T-Mobile Says Q2 Was a Winner and There's Still More to Come
T-Mobile posted Q2 successes by every measure and said that with customer wins coming from AT&T, not Sprint, there's plenty of opportunity ahead.T-Mobile's executive team headed to the New York Stock Exchange July 31, to announce, with television cameras waiting for post-call interviews, the throw-a-party level success of their fiscal 2014 second quarter. EBITA (earnings before interest, taxes, depreciation and amortization) reached $1.45 billion, up 33 percent from the quarter before. T-Mobile also led the wireless industry in total revenue growth (8 percent year-over-year) and service revenue growth (7.1 percent year-over-year) during the quarter. It added 1.5 million new customers, making for five consecutive quarters of 1 million-plus quarterly additions. And of those new customers, 579,000 were branded postpaid—a figure that T-Mobile CEO John Legere was quick to point out is "more than the other three [major carriers] combined."
Even tablets—which T-Mobile began selling not long ago and which got off to a slow start—rallied during the quarter, thanks to offers such as "Operation Tablet Freedom," which cut hardware pricing and included an offer of free data each month.

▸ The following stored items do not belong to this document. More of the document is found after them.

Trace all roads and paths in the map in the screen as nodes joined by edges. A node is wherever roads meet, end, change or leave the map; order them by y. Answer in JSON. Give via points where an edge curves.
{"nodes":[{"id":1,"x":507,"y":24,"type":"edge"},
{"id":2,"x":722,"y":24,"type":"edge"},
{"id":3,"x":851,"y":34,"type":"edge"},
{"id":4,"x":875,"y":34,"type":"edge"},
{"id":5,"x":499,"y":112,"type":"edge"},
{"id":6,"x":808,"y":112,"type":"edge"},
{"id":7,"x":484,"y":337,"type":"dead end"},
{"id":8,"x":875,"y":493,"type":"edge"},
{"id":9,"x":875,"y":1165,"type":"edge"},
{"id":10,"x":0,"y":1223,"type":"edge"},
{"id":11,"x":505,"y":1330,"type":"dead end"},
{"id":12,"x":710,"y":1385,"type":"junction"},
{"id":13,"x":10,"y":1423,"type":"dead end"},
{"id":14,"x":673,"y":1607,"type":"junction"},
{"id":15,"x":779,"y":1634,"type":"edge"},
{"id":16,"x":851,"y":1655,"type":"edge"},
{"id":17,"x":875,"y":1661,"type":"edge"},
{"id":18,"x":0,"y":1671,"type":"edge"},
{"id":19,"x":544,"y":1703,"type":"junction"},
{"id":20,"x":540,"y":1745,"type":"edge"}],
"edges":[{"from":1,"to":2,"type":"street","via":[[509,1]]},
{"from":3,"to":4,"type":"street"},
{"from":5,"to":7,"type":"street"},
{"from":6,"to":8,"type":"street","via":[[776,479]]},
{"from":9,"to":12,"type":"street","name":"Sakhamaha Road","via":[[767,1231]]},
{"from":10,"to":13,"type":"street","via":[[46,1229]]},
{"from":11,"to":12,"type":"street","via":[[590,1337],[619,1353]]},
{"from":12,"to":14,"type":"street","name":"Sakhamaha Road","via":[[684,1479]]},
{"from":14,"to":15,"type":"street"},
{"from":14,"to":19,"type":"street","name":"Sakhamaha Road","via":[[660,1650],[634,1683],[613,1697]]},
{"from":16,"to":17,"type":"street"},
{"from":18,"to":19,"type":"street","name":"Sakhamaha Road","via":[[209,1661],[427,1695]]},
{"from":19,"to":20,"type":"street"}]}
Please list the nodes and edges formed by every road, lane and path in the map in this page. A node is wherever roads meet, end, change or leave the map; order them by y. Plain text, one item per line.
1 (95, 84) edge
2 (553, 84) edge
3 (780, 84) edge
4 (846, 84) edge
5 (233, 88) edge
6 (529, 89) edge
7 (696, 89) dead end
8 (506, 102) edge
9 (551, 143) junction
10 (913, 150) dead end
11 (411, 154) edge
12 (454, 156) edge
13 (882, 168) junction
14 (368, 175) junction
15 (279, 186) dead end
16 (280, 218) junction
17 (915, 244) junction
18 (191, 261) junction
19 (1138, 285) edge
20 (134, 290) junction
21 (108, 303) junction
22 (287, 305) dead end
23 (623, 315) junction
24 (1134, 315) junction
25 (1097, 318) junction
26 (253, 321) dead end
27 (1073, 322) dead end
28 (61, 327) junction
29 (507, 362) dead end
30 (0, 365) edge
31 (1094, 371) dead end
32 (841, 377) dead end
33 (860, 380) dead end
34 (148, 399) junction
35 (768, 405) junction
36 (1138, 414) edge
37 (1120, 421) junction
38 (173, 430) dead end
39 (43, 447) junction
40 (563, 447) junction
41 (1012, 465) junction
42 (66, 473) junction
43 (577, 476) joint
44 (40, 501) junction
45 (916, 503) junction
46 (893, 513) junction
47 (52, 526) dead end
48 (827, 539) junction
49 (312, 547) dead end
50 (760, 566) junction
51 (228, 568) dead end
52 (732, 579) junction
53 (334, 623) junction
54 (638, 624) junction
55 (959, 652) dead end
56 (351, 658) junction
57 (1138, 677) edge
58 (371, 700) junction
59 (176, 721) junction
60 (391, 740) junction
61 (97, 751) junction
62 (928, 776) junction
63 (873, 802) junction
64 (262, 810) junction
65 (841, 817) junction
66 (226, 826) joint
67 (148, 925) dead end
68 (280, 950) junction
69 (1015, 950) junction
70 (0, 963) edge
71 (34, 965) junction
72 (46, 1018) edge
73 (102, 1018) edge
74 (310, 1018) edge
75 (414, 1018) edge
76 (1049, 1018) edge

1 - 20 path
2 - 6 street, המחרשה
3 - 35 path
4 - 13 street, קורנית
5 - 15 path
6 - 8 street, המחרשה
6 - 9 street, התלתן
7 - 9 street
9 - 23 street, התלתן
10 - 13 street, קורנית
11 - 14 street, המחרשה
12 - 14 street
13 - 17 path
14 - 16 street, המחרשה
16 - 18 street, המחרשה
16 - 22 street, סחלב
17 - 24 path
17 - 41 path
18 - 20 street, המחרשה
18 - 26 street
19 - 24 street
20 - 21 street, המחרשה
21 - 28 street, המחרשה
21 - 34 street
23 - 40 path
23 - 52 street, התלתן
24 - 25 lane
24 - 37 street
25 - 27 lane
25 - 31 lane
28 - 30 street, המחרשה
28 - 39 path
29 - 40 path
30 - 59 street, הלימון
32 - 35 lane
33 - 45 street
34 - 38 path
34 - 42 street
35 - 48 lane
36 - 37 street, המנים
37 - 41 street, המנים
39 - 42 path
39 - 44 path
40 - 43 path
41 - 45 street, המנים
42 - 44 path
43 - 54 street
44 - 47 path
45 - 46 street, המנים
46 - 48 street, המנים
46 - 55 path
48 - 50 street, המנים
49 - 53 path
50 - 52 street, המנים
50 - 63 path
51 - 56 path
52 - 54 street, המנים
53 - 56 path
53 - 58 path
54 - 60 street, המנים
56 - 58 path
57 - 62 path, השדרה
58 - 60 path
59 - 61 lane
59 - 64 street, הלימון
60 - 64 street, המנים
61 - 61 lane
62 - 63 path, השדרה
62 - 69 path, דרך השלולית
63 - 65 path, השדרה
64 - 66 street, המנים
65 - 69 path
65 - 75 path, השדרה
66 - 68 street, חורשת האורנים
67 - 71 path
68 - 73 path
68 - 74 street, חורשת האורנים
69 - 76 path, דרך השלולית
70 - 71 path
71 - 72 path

"No one needs to wonder what happens when the big guys beat up on the little guy. It's been happening for two or three quarters," he continued. "And these are not huge discount programs we're offering. These are very profitable programs that we can sustain." Sprint, announcing its second-quarter results the day before, shared that it had lost 220,000 customers during the quarter—an improvement over the 383,000 the quarter before. Legere noted that there's "an assumption" that Sprint's losses are T-Mobile's wins, but this is not the case. "Most of them are former AT&T customers," said Legere. "That means the size of the opportunity continues to be huge."